OBJECTIVE> Resume the earnings call transcript from the point where it stops.

SELECTION>
In total, these adjustments include $0.07 per share of after-tax operating loss resulting from the start-up of North Jackson and $0.08 per diluted share for the continued dilutive effect of interest rate -- interest expense and the increase in outstanding shares resulting from the acquisition financing, offset by $0.02 per share for the effective or reduced tax rate.
Excluding these adjustments, fourth quarter EPS was $0.72 per share compared to $0.52 in the fourth quarter of 2010. Similarly, adjusted EPS for full year 2011 was $3.07 compared to a $1.93 for 2010.
Turning to the balance sheet, our managed working capital at the end of the fourth quarter, which includes receivables and inventory less accounts payable, was 35% of annualized sales, representing an improvement from 36% at the end of last quarter and 38% at the end of 2010.
Capital expenditures for the fourth quarter were $16.6 million, including $14.4 million for North Jackson, for a total capital investment in 2011 of $24.5 million. At the end of the quarter our total debt was $94.7 million, a reduction of $950,000 from last quarter.
Our debt to total capitalization is 34.4% and we have $37.1 million available under the revolver facility at the end of the quarter.
Denny, I'll turn the call back to you for concluding remarks.
Dennis Oates
Okay, Doug. Thanks.
2011 was a year of important progress for Universal. Sales grew 33%, exceeding $250 million for the first time.
Dennis Oates
We increased our earnings power by expanding our product portfolio with higher margin products, squeezing returns from recently completed capital projects, improving manufacturing processes to reduce cost and cut cycle times, and continuing to build our organization for the future.
Acquisition of the North Jackson operation was successfully completed in August and our start-up has been fast tracked. We are more convinced than ever that this is a game changer for Universal as it broadens our production capabilities, expands our product range in higher-value higher-margin products, and positions us to enter new market niches on a global basis.
We have entered 2012 with a record backlog and with momentum in our end markets. Our full focus is on achieving further profitable growth in the coming quarters.
That concludes our formal remarks. We're now looking forward to taking your questions.
Operator
[Operator Instructions] Our first question comes from Michael Gallo with CL King.
Michael Gallo
Denny, when I look at the fourth quarter, it seemed like the sequential fall-off at traditional was more than what we've seen historically seasonally. And obviously, you always get the service center inventory management on year-end.
But I guess when I look at your book-to-bill in the fourth quarter, stripping out Patriot, which obviously had a lot of bookings and not a lot of shipments in the fourth quarter, it looks like it was below 1. So help us just to kind of understand your confidence that you're still seeing demand pick up and that you've seen just a shift in shipments from Q4 to Q1.
And then also on that note, the $14 million that you booked at Patriot, how much of that would you expect to ship in the first quarter?
Dennis Oates
As far as the year-end -- the fourth quarter versus the third quarter, the sequential trends that we're seeing in the base business, as I look at the normal service center stuff that happens every year, and it's not just service centers, it was a little more severe this year. Several of our largest customers cut off a week earlier than they did the last couple years, and also did not take any product at the tail-end of the year for delivery early in the New Year.

DATA>
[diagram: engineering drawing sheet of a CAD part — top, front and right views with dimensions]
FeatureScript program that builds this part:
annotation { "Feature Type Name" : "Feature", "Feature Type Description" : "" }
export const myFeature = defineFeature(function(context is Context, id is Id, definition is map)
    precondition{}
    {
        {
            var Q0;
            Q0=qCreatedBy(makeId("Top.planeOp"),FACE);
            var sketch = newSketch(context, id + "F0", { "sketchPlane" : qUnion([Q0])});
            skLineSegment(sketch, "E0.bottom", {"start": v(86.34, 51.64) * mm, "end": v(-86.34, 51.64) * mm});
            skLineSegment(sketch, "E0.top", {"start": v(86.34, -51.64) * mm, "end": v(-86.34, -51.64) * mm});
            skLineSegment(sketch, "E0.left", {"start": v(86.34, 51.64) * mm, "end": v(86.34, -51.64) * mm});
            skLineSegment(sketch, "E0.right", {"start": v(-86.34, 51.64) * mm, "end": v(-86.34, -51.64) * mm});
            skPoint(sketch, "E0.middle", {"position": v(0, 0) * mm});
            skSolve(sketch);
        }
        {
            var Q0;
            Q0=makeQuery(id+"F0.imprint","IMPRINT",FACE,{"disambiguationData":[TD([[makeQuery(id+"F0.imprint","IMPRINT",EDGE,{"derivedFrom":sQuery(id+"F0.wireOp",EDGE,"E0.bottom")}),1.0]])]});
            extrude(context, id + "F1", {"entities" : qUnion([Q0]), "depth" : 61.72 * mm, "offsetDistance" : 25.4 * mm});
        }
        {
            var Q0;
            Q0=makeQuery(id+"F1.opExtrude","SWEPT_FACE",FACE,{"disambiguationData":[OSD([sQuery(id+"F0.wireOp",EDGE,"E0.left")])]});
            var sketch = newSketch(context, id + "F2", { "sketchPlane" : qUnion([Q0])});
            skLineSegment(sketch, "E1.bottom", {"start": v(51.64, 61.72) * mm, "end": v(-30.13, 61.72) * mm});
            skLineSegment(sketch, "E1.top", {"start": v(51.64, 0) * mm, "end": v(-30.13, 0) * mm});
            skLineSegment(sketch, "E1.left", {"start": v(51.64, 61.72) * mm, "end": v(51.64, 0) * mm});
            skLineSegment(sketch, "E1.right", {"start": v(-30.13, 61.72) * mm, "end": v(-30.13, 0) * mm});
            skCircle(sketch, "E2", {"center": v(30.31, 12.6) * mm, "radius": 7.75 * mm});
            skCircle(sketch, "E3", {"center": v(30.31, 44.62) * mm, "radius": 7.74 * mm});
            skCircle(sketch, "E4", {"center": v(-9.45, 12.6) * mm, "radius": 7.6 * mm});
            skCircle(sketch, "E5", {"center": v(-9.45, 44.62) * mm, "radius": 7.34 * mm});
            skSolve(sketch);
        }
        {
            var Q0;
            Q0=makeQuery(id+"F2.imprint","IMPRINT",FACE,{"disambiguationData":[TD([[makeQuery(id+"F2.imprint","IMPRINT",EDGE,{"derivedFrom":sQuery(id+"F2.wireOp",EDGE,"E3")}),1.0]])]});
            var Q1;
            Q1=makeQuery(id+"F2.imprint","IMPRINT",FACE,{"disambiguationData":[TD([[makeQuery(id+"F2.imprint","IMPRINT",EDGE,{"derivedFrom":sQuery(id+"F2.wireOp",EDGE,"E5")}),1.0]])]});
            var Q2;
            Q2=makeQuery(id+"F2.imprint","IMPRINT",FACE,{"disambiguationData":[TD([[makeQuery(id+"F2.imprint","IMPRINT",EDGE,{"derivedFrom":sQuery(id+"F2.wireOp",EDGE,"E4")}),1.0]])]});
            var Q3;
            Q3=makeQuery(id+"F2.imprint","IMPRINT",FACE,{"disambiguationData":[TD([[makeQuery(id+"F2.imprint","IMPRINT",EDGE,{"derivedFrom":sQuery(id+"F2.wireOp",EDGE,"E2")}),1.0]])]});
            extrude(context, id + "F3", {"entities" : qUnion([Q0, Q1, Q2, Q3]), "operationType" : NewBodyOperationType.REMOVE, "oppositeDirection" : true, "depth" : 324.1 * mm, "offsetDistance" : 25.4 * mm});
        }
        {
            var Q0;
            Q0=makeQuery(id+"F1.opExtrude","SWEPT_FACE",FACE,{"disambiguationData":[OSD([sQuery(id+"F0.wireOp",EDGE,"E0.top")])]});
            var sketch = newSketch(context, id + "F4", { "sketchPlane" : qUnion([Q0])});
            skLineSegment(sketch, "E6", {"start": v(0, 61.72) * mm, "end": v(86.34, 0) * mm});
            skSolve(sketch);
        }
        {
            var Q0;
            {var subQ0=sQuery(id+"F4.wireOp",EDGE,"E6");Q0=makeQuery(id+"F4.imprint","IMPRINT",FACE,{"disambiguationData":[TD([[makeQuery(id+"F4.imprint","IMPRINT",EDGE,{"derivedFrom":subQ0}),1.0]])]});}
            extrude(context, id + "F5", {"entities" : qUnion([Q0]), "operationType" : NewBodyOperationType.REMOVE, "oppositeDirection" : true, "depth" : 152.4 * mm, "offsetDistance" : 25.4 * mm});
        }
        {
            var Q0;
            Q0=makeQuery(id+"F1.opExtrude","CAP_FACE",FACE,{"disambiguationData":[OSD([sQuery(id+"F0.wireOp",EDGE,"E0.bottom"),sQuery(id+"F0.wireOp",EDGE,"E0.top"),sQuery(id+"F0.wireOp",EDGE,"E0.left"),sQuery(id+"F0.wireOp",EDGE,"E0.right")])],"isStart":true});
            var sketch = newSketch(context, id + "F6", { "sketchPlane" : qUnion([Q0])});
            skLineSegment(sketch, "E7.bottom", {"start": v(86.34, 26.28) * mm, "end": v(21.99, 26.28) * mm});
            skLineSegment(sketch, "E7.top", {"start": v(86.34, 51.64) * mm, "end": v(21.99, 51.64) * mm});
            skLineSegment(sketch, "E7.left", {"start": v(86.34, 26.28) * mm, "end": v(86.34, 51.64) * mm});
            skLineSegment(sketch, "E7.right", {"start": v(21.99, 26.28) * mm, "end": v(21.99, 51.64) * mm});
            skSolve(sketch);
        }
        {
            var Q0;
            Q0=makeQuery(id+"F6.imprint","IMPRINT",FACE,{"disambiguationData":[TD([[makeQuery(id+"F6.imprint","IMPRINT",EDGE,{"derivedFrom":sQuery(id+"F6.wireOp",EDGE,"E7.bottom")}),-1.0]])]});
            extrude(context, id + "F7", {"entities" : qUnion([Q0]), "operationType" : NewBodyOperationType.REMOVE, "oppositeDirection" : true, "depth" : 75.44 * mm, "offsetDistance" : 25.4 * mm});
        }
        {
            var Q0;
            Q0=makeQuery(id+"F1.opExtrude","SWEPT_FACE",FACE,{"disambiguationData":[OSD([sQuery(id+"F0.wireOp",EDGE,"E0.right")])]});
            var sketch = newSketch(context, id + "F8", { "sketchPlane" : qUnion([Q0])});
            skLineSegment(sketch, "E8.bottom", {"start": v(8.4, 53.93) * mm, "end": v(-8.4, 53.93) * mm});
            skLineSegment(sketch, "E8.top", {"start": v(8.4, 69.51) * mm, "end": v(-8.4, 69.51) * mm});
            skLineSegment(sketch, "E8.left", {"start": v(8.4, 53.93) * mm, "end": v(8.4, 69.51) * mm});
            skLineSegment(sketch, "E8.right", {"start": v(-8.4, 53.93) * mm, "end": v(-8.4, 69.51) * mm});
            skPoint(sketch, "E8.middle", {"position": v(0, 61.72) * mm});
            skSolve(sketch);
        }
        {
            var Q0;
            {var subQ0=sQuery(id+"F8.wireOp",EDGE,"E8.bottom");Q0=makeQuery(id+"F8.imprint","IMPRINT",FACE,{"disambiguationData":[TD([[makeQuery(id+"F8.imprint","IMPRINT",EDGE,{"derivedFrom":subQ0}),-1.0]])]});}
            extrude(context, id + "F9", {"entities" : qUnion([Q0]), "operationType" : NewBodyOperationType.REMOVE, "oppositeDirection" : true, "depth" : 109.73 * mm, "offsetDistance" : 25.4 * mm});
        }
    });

TASK RESPONSE>
So it was a more severe year from our standpoint, dealing with service centers in particular, than it has been in prior years. That was a big player in our numbers.
I'm struggling a little bit with your book-to-bill comment because our bookings, our total bookings in the fourth quarter were a record for the company.
Michael Gallo
Let me just clarify it. I think it was $72 million-ish of bookings for the fourth quarter.
I think you noted you booked $14 million or so at -- I think you booked $14 million…
Dennis Oates
There was $14 million in the backlog for North Jackson, that wasn't bookings, and the prior number for North Jackson was $9.5 million, I think, at the beginning of the fourth quarter, end of the third quarter.
Michael Gallo
Okay. So $14 million was the total backlog.
Okay, that was the clarification.
Dennis Oates
So, as I'm looking at our bookings, the fourth quarter for Universal was a record quarter for bookings. As I look at the first 20 -- look at the bookings this morning, for example, with 27 days in the month of January, we're running at a pace -- that's about just under 10% greater than what we averaged each month of the fourth quarter.
So we're seeing sustained level of business coming in, in fact, a stronger level of business coming in. When you say, “Where is it coming in from?”
The 3 major markets we talk about all the time, all are playing a role in there. But the major improvements are coming from petrochem, aerospace, and we've seen increases in tool steel bookings so far this year.
Michael Gallo
Right. And in terms of just the backlog at Patriot, how much of that you expect to kind of ship first quarter or second quarter?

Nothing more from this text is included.